My parents got divorced when I was about 6 years old. My father had problems with alcohol and because of that he was court ordered to only be able to see us under supervision (my Grandmother) and only if he was sober. We went to my Grandparents house every Friday after school and most of the time spent the night. This was the only time I usually saw anyone from my Father's side of the family aside from holidays. Unfortunately, we would be there and my Dad usually never showed up. Very rarely would I hear from him on my birthday or Christmas. He never got a handle on his drinking and knew he wouldn't be allowed into my Grandmother's home so he just never bothered to come. When I turned 13 my Mom had a family birthday party for me and surprised me with my Dad showing up. He told me he met a woman and that she helped him to stop drinking and turn everything around and to this day he is still sober. Things were still a little shaky for a few years mainly because I was so hurt from all of the years prior and angry that I wasn't enough for him to help himself but he started showing up to my Grandmother's on Fridays and we started rebuilding our relationship from there.
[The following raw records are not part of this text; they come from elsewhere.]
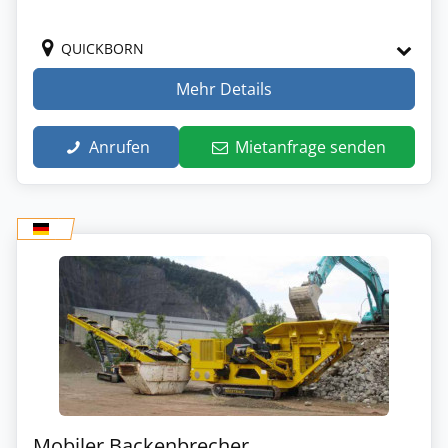
QUICKBORN
Mehr Details
Anrufen
Mietanfrage senden
Mobiler Backenbrecher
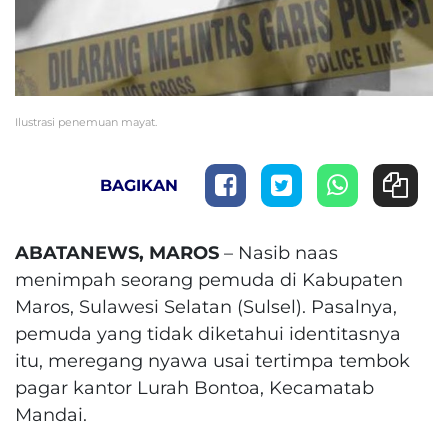
Ilustrasi penemuan mayat.
BAGIKAN
ABATANEWS, MAROS
– Nasib naas
menimpah seorang pemuda di Kabupaten
Maros, Sulawesi Selatan (Sulsel). Pasalnya,
pemuda yang tidak diketahui identitasnya
itu, meregang nyawa usai tertimpa tembok
pagar kantor Lurah Bontoa, Kecamatab
Mandai.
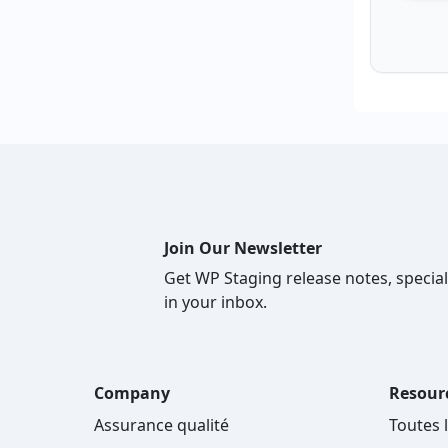
Join Our Newsletter
Get WP Staging release notes, special
in your inbox.
Company
Resour
Assurance qualité
Toutes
A little before my Dad came back into my life my Mom started dating as well. They have been together since I was about 12, so 16 years now. They are not married but he did propose to her with a ring, they have just chosen to not get married. I do call him my stepfather and I do consider him to be important in my life. He has done a lot for my Mother and my family and he worked hard for us. He cosigned my student loans with me and calls his me his daughter to his friends and things like that.
Over the last few years I have forgiven my Father and I have become much closer with him. When I started planning my wedding I decided I wanted to honor both of them. My stepdad is going to walk my down the aisle halfway and my Dad will meet me there and walk me the rest of the way. I told my Mom about the idea and she was so thrilled I was going to this for my stepdad.
Now she is driving me insane with father/daughter dances!! She is insisting I need to do a dance with each of them!!! I do not want to do a dance with each of them. I was planning on dancing with my Dad for the father/daughter dance and that is it. Everytime she asks me about it I tell her I only want to do one dance. She gets so mad at me or she'll try to convince me to share the dance with both of them! I already shared the walk down the aisle with both of them and I thought that was enough. I don't want to hurt my Dad's feelings by cutting his dance short. I don't want to have a second dance because I feel like it would be awkward and unessecary to have people sit through 2 father/daughter dances. I don't think my stepdad would be upset if we didn't do a dance, he really doesn't like attention anyway, but my Mother is making me feel guilty for not doing it! I thought maybe I can do something with him and invite all other father/daughter pairs to join us for the dance but I don't know. She is making me crazy!